Selected extract:
0% 10% 25% 50% 75% 90% 100%
0.003 11.292 13.033 13.997 14.666 16.694 49.287
# Figure
d %>%
  filter(pid %in% successive_waves, Responded == TRUE) %>% 
  filter(Wave != "Wave 1") %>%
  filter(between(interval, 5, 30)) %>%
  mutate(Wave = fct_drop(Wave)) %>%
  ggplot(aes(interval)) +
  geom_vline(xintercept = 14, size = .2) +
  geom_histogram(binwidth = 0.5, col = "white") +
  scale_y_continuous(
    "Count",
    expand = expansion(c(0, .1))
  ) +
  scale_x_continuous(
    "Days between responding",
    breaks = pretty_breaks()
  ) +
  facet_grid(Game ~ Wave, scales = "free_y")

3.3 Descriptives telemetry

Get an idea of the distribution of hours played (per day) per game.

d %>%
  ggplot(aes(Hours)) +
  geom_histogram() +
  scale_x_continuous(
    "Duration (in hours) of individual sessions",
    breaks = pretty_breaks()

Items from a dataset
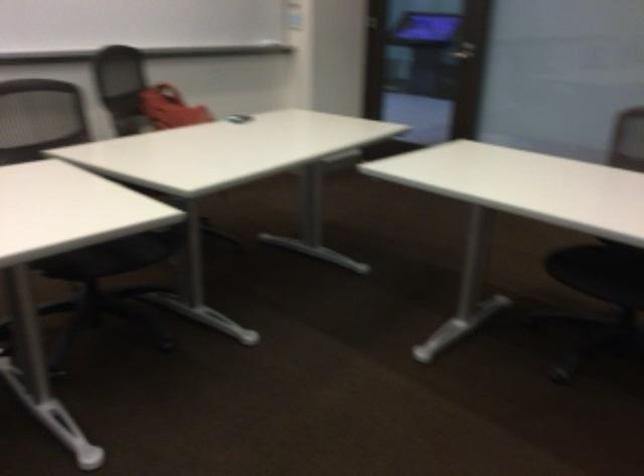
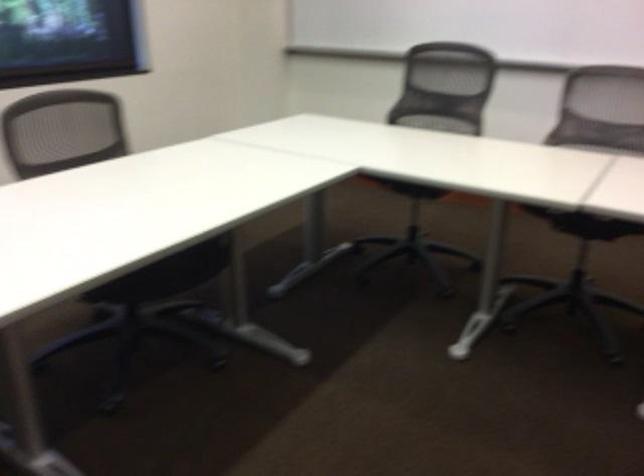
Question: The camera is either moving clockwise (left) or counter-clockwise (right) around the object. The first image is from the beginning of the video and the second image is from the end. Is the camera moving left or right when shooting the video?

Choices:
 (A) Left
 (B) Right

Answer: (B)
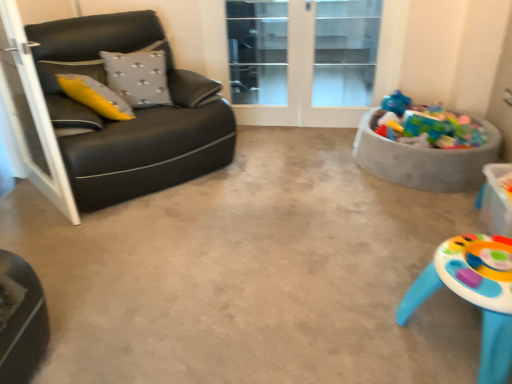
Where is `free space between black leather couch at left, which is counted as the 2th screen door, starting from the back, and matte plastic table at lower right`? This screenshot has width=512, height=384. free space between black leather couch at left, which is counted as the 2th screen door, starting from the back, and matte plastic table at lower right is located at coordinates (255, 266).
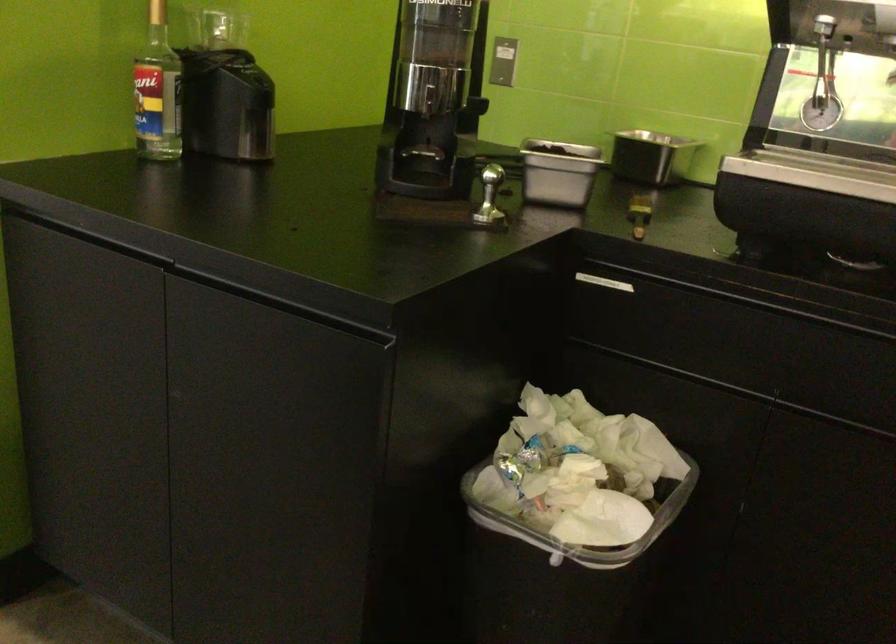
Find where to lift the silver coffee tamper. Please return your answer as a coordinate pair (x, y).

(433, 100)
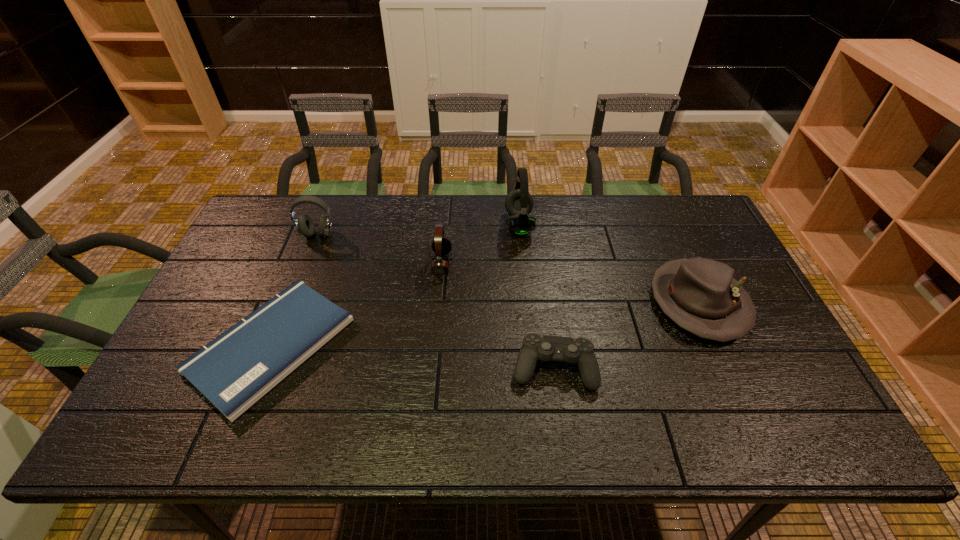
Locate an element on the screen. object that is at the near left corner is located at coordinates (236, 369).

The image size is (960, 540). I want to click on free space at the far edge, so click(415, 219).

At what (x,y) coordinates should I click in order to perform the action: click on vacant area at the near edge. Please return your answer as a coordinate pair (x, y). Image resolution: width=960 pixels, height=540 pixels. Looking at the image, I should click on (676, 420).

In the image, there is a desktop. Where is `vacant region at the left edge`? This screenshot has height=540, width=960. vacant region at the left edge is located at coordinates (252, 303).

Identify the location of vacant space at the near left corner of the desktop. This screenshot has width=960, height=540. (170, 433).

Find the location of a particular element. The height and width of the screenshot is (540, 960). free area in between the shortest object and the tallest object is located at coordinates (395, 285).

Locate an element on the screen. This screenshot has width=960, height=540. vacant point located between the second headset from left to right and the rightmost headset is located at coordinates tap(480, 244).

Image resolution: width=960 pixels, height=540 pixels. Identify the location of free space between the shortest object and the fourth object from right to left. coord(356,304).

Where is `unoccupied position between the second headset from right to left and the leftmost headset`? unoccupied position between the second headset from right to left and the leftmost headset is located at coordinates (379, 249).

Where is `free space between the leftmost headset and the tallest object`? free space between the leftmost headset and the tallest object is located at coordinates (419, 230).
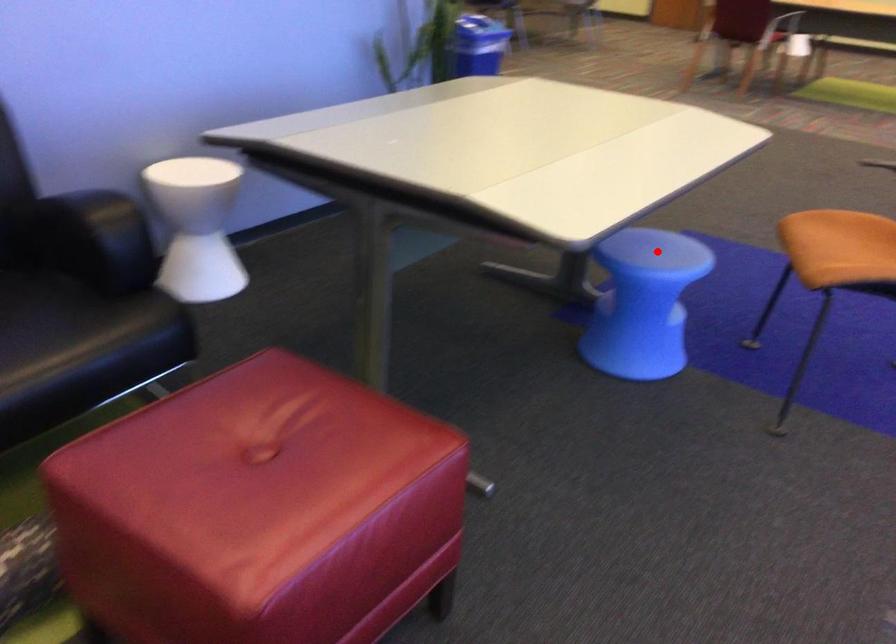
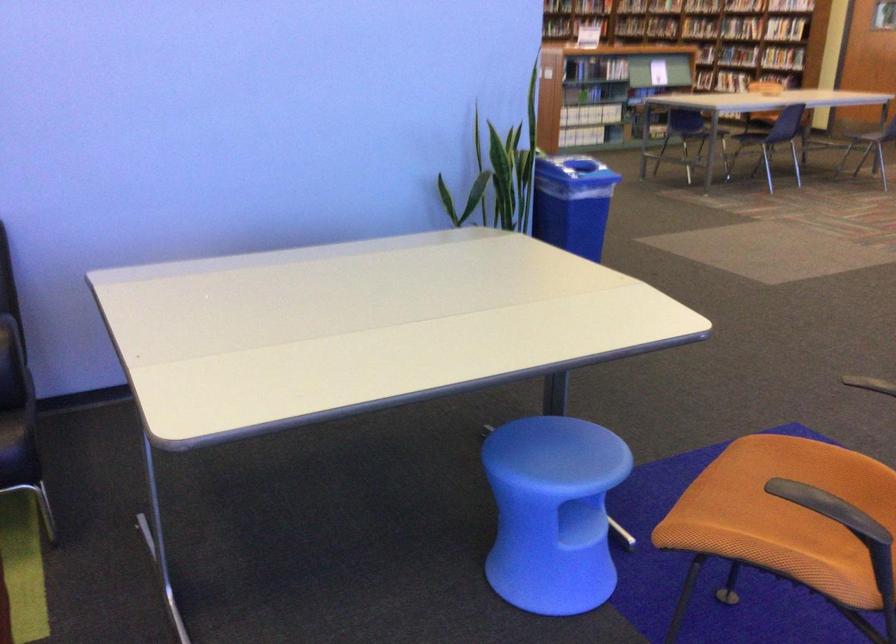
Question: A red point is marked in image1. In image2, is the corresponding 3D point closer to the camera or farther? Reply with the corresponding letter.

Choices:
 (A) The corresponding 3D point is closer.
 (B) The corresponding 3D point is farther.

Answer: (A)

Problem 1: Please translate this sentence from the game telemetry code into Spanish: "Get an idea of the distribution of hours played (per day) per game."
Problem 2: Print the lines of the records that begin at the line containing "In the image, there" and stop after the line containing "Identify the location of vacant".

Solution 1: Hazte una idea de la distribución de las horas jugadas (por día) por juego.

Solution 2:
In the image, there is a desktop. Where is `vacant region at the left edge`? This screenshot has height=540, width=960. vacant region at the left edge is located at coordinates (252, 303).

Identify the location of vacant space at the near left corner of the desktop. This screenshot has width=960, height=540. (170, 433).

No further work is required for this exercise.